You know, I never gave much thought to CJD even in my work - which is most with children and hematology and AIDs and hemophilia and of course my occasional stints with Drs. without Borders where one sees just about everything you never imagined or I did not in any case. When my cousin died, it was akin to when you hear a new word and suddenly see it everywhere. (I think because one is now aware of it.) I was devastated by her loss- she was one of those people who lit up a room, literally - and I could not believe she died of CJDvar!!
But I kept hearing of patients with CJD. I was at a medical conference and a friend - a doctor and administrator's told me and another friend, a psychiatrist - you guys are going to think I am crazy but I have three cases of CJDvar and the govt wants me to keep secret about it. I assured her we believed her! So, thus, the death certificates are never listed as such. It might say heart attack or some other symptom that was secondary to the illness when it should have read Heart Attack secondary to Creutzfeldt-Jakob disease!

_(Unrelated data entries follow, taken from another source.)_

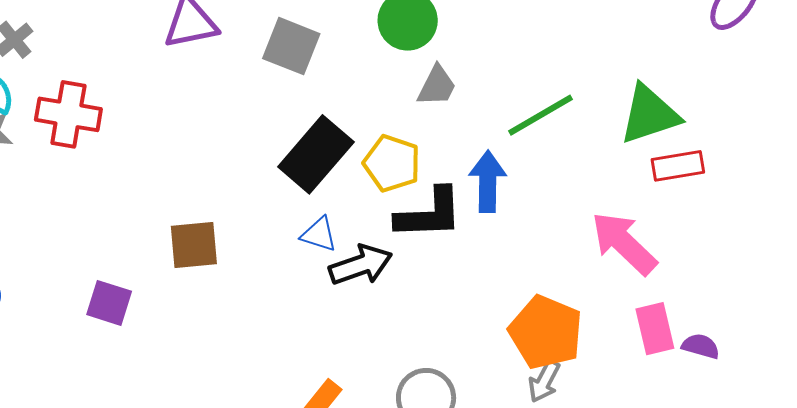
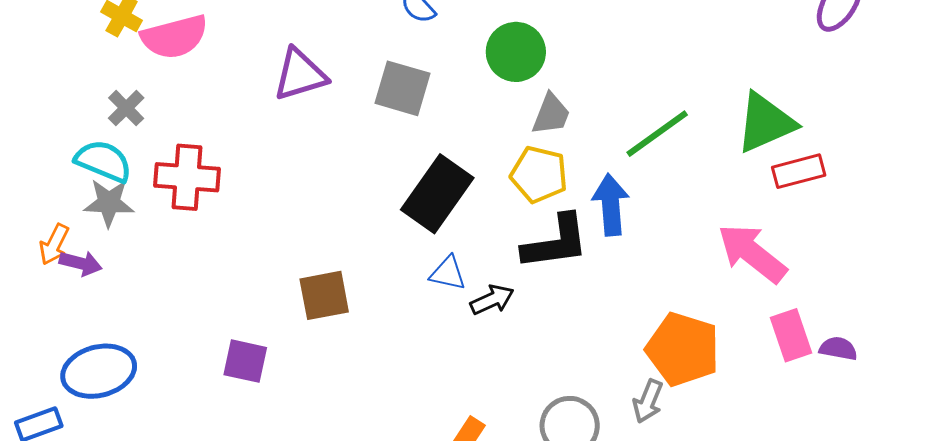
yellow pentagon: (392, 163) -> (539, 174), moved
black arrow: (361, 265) -> (492, 300), size x0.7
gray arrow: (544, 381) -> (648, 401), moved

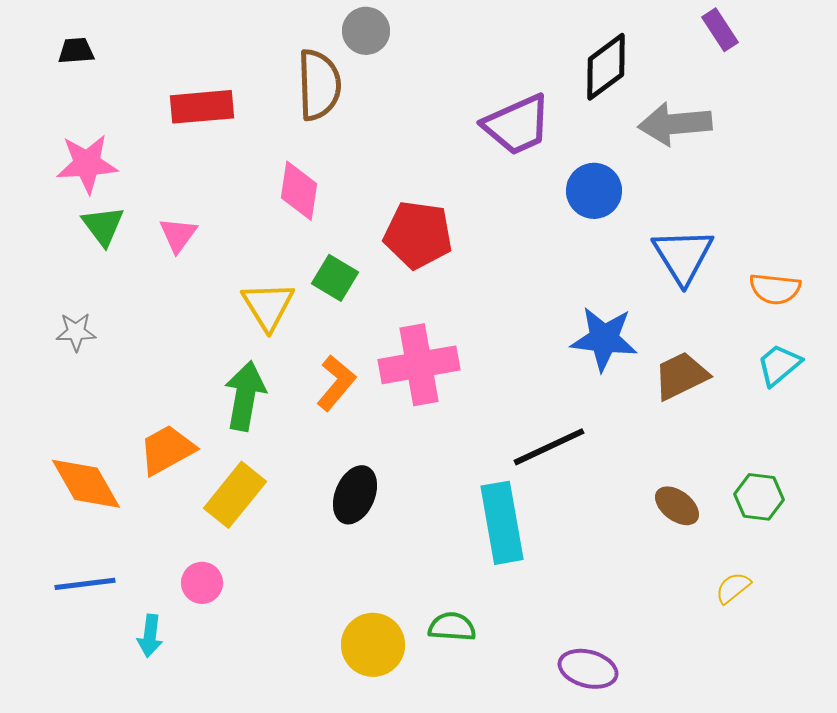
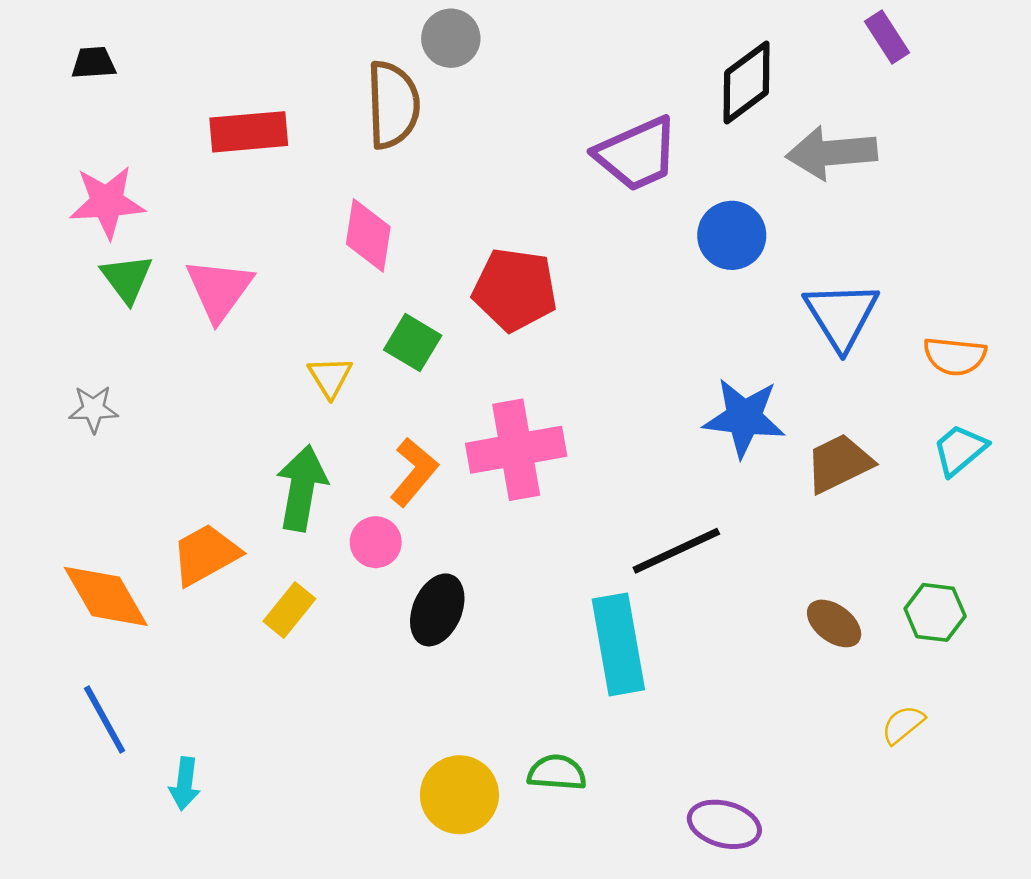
pink triangle: (178, 235) -> (219, 290), size x1.5
yellow triangle: (268, 306) -> (330, 377), size x0.7
yellow rectangle: (235, 495) -> (289, 610), size x0.7
pink circle: (202, 583) -> (376, 542), moved
blue line: (85, 584) -> (105, 720), turned 68

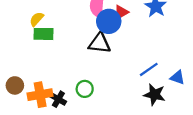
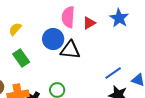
blue circle: (109, 21) -> (53, 39), moved
green rectangle: (43, 34) -> (21, 58), moved, turned 54

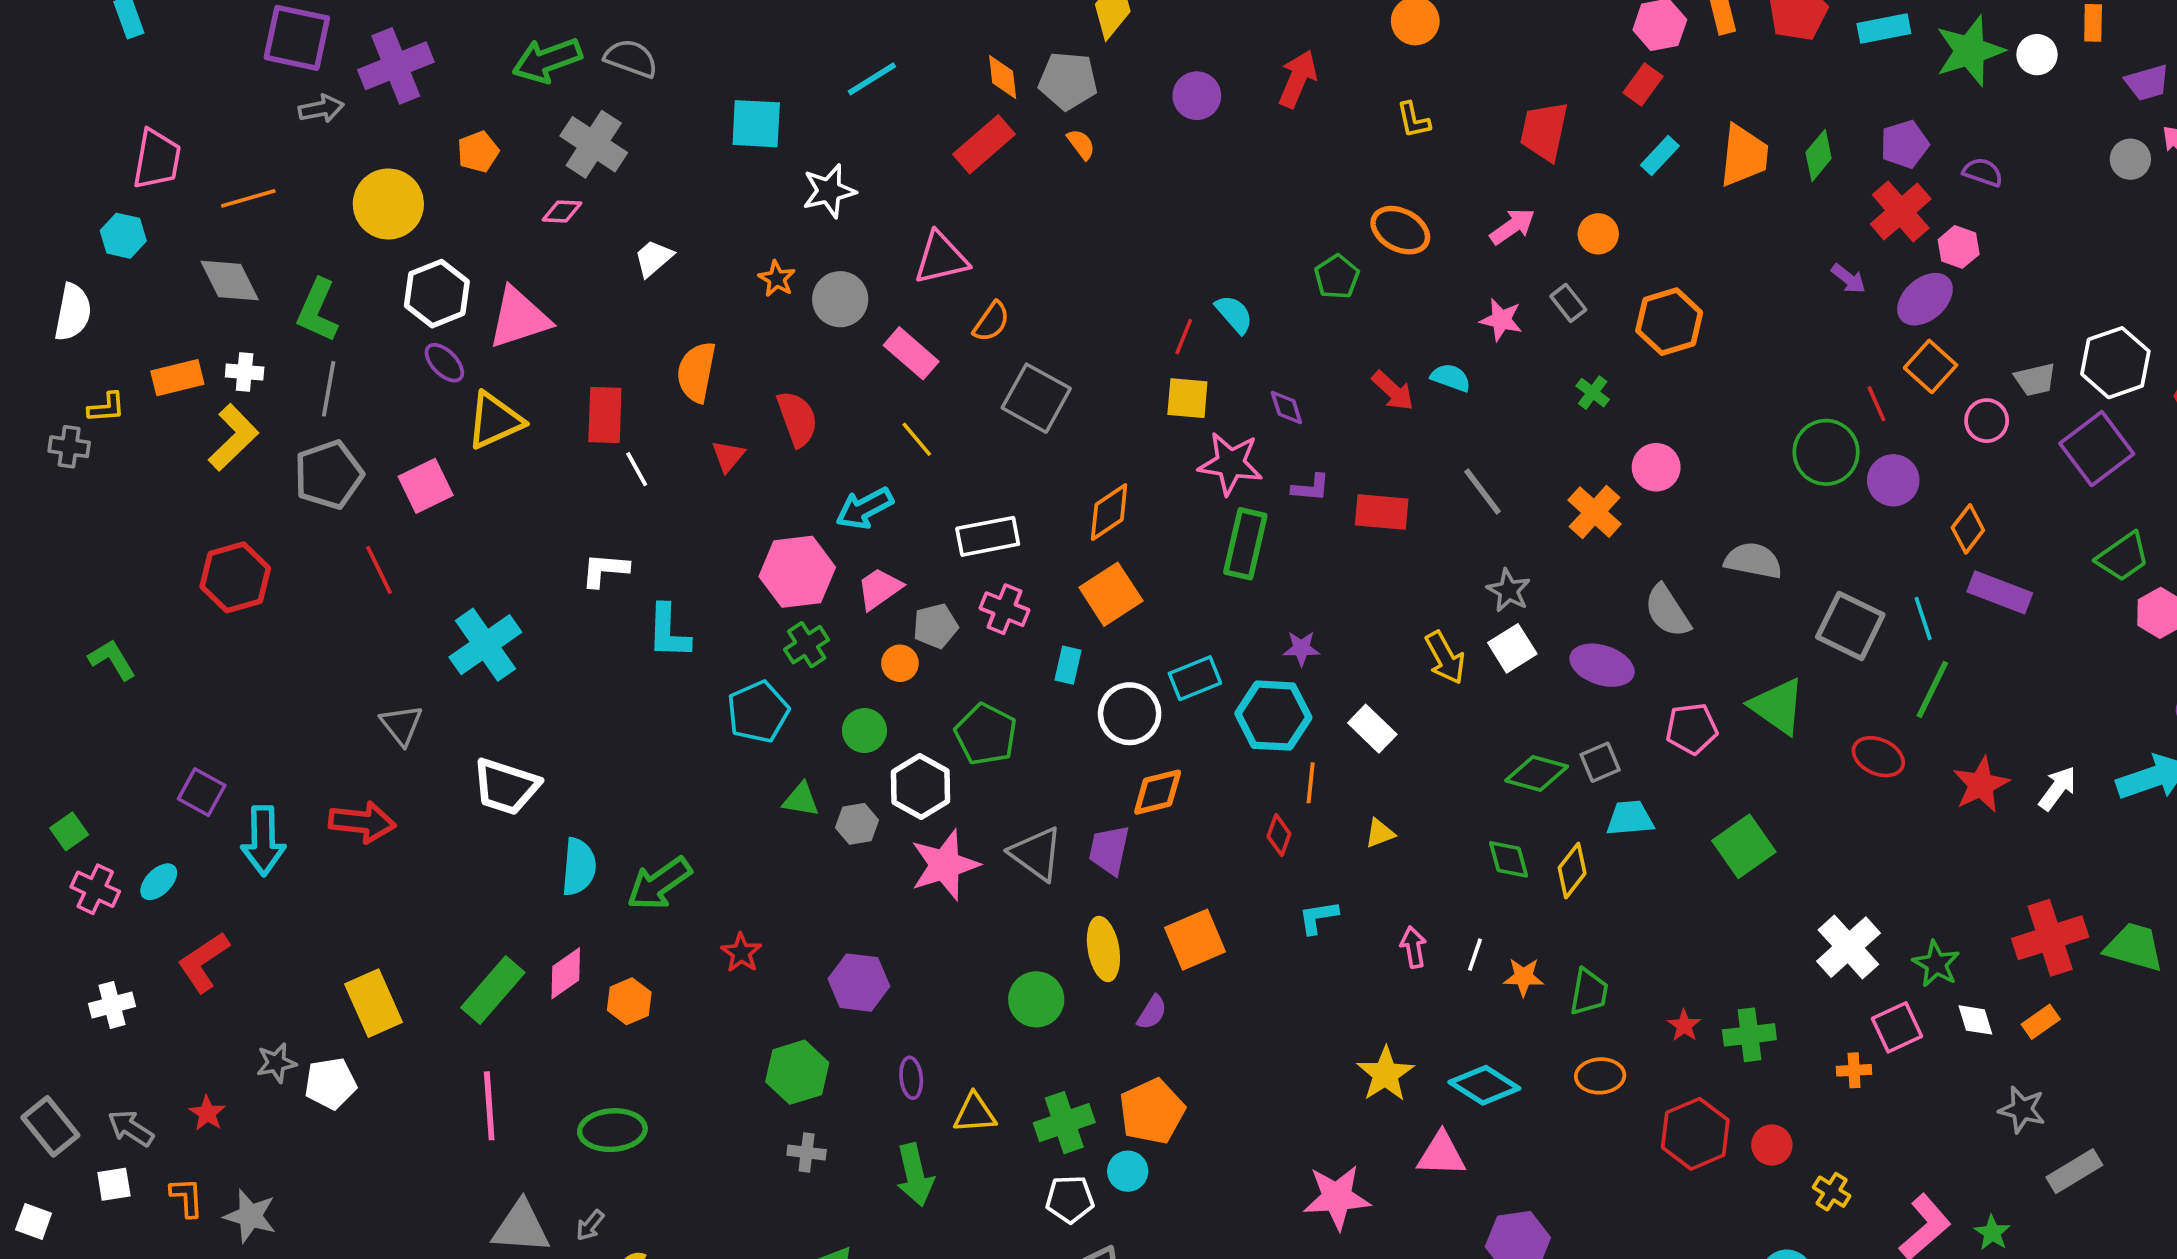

You can read about Stanley B. Prusiner, who won the Nobel prize for discovering Prions and there is a page here on his work http://www.mad-cow.org/Nobel.html#Tiny
One of best known essays is in Scientific American and I will see if I can find it. I may have to email it to you. It is online but one must have a subscription to SciAm. (I hate that!) Don't knock yourself about science - you are quite knowledgeable and thoughtful in it, more than many peple I meet!
In the meantime, there is this article:
http://blog.wired.com/wiredscience/2007/01/what_really_cau.html
Here is another site that I have looked at tho I do not agree with everything they suggest since the scientist in me prefers to see well done studies. But I like the fact they are asking questions and bringing info out in the open. I am not keen on conspiracy theories or people who get involved in these issues mainly for their own gain and there may be some of this in a few of the sites here. So it is like anything else, reader beware. The case of the woman with what is suggested as CJDvar in Va is intriguing though!
There is also a man whose name I forget - whose book I dled - about Mad Cow in the US mainly.
http://www.organicconsumers.org/madcow.cfm
This may be it:
http://www.organicconsumers.org/madcowbook.htm
Again, when I have time, I'll look and email it to you. I have it in pdf format.
I have to get back to work! (yikes, I write way too loooong, sorry!) I hope you are having a good day and that tooth is not bothering you!!!!
Oh and yes, heat can make MS worse as can stress. But stress makes almost any illness worse, depening on the individual.
Thanks Siobhan. I must be having senior moments. I've always known what MS stands for. Comes with writing posts in the middle of the night, already exhausted, awakened by hissy spitty kitty tifts, and after splitting up the combatants, turning on the PC, to poorly write barely thought out posts or responses. Oh well.
ReplyDeleteThanks for all the websites. I do love a mystery, whether it be the mystery of disease origin or anything else.
I'm sorry you lost your cousin to such a horrible disease. I quit eating beef long ago, realizing how unhealthy it is. I don't believe in most conspiracy theory stuff. What I do know is people with money at stake will often go to great unethical lengths, disregarding all others, to maintain their own wealth.
Anyhow, get back to work! Hey, have you read about Oregon's own Senator Ron Wyden, who has proposed what many see as a workable universal health care plan. I don't know many details, but to hear his name and what he is attempting, and know he's from Oregon, makes me feel very proud.